老人たちがアレクサンダーに戦争の差配をさせていた時、その顔には慈しみがあった。
大人が子供を見る時の、この旅の中で何度か目にした、そういう、愛情みたいなものがあった。
だから、この老人たちは、アレクサンダーにのせられて戦争の権限を渡してしまっただけではなかった。
この老人たちは、アレクサンダーという『子供』の、好きなようにさせたのだ。
愛情と慈しみをもって、命懸けで、信念さえ懸けた戦争を、子供がそうしたがったからという理由で、そうさせたのだ。
子供好きな『かみさま』に仕えるこの人たちもまた、子供好きだった。
際限なく甘やかし、わがままを可能な限り聞き、愛しいものを見るように見て、できうる限りで慈しみ――
そうして、『かみさま』へと捧げる。
ここにいるのは、そういうことを、当たり前だと思っている人たちなのだった。
「『くじら』様」
老人がまた呼びかける。
すると、『くじら』は吠えながら、その体をぶるぶると震わせて、自分を埋めている土をその震動で払い除けながら、だんだんと、地表に出てくる。
……ほとんど、夜になっていた。
空は赤と青がまじった不思議な色合いになっていて、もうほんの少しすれば、世界は暗闇の中に閉ざされるだろう。
けれど、目の前にせり上がってきたものは、夜の闇より、なお、黒かった。
途方もない巨体が、どこかのっそりと、しかし実際にはすさまじい速度で、土を撒き散らしながら、その全容をあらわす。
てっぺんを見ていたけれど、どれだけ首をあげても足りない。
左右を見るけれど、ぜんぜん、切れ目が見えない。
夜空より黒いその球体は、ついにその全身を土の上に出すと――
口を、開けた。
球体の真ん中が裂けて、真っ赤な口内がのぞいた。
少しだけ紫がかった、イボのたくさん生えた舌が見えた。
そうして、ずらりと並ぶ、黄ばんだ、先の丸い、すり潰す用途であることが明らかな歯が見えた。
大口を開けて鳴く、『かみさま』。
そいつの吠え声は耳が潰れるかと思うほど大きくて、そして、撒き散らされる口臭はなまぐさく、思わず眉根をよせて、耳より鼻をかばう方を優先させるほどのものだった。
「さあ、お行きなさい」
カグヤの背がそっと押される。
お友達が待っているよ、と付け加える老人の顔は、どこまでも優しかった。
カグヤは歩き出した。
アレクサンダーがなにもしてこない。
だから、流れに身を任せるのが正しいのだろうと思った。
それは、信頼ではなかった。
勇気でもなかった。
まだカグヤにも判然としない、よくわからない衝動がある。
その衝動に身を任せて、ここで死ぬのは、それもいいかなと思う自分がいる。
だからその歩みに迷いはなかった。
けれど、
「伏せろ」
その声に従ったのは、もはや、反射的なものだった。
すっと伏せたカグヤの頭上を、青い刃が通り過ぎていく。
それはぱかりと開いた『くじら』の口の、番の部分にぶちあたり、『くじら』を半ばから両断した。
「おお、ほんとだ。口の中なら攻撃が通るな」
両断された『くじら』の上半分が大地に滑り落ち、すさまじい震動と砂ぼこりをあげる中、何者かが近付いてくる。
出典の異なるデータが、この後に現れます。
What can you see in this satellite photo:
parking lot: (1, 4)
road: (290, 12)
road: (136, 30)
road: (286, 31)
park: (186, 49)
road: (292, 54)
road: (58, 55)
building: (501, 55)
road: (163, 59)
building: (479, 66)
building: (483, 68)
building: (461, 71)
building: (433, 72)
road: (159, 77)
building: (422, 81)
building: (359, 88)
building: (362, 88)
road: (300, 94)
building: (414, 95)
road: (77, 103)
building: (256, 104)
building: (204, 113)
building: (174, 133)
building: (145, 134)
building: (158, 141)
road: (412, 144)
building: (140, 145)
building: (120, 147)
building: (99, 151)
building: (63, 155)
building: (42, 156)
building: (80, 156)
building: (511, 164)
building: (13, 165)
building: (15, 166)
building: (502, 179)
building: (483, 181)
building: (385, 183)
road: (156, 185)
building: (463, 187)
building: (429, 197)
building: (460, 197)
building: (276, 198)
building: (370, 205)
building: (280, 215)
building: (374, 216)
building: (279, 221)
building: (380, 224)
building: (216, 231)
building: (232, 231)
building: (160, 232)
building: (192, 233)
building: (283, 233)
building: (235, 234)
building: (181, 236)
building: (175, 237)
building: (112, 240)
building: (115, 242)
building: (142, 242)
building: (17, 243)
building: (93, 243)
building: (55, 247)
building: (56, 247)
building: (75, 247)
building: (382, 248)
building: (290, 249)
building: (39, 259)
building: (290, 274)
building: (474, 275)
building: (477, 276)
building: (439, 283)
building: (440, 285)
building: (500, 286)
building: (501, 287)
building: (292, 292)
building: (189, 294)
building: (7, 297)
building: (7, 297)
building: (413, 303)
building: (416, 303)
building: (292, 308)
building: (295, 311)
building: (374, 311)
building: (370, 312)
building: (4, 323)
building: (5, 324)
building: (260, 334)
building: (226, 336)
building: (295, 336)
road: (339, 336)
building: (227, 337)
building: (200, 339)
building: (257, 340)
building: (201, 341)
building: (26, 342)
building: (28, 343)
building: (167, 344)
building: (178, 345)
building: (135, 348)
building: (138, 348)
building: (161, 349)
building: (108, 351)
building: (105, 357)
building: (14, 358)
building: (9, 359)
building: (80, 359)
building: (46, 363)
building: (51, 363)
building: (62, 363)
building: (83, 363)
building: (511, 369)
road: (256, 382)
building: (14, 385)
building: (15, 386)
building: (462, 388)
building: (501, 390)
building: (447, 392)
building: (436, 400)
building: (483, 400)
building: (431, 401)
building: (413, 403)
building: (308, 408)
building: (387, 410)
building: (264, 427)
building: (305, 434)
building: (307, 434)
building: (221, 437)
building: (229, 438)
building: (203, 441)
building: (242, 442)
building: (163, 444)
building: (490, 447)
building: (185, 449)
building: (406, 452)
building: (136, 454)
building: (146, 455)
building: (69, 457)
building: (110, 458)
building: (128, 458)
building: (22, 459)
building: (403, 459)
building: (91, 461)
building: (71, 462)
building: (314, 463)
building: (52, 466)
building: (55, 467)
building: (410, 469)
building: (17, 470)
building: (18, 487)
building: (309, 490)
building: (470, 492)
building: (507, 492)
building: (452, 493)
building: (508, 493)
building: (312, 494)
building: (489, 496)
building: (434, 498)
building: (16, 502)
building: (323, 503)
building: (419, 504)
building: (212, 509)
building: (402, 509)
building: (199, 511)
「でしょう? あれの体表は不思議なことに、殺せる色をしていなかった。あっはっは。不思議ですねえ。皮も脂も肉も削げるというのに、攻撃が通らないとは」
「お前の目、ほんと便利だよなあ。……つーわけで」
砂ぼこりが晴れて――
カグヤは腕で目をこすり、近寄ってきた人を見上げた。
「傭兵の時間は終わりだ。俺の神様の布教のために、土着の『かみさま』をめちゃくちゃにしに来たぜ」
アレクサンダーが、刃の消えた剣を肩にかついで、言った。
シロがその斜め後ろで、いつものように微笑みを浮かべていた。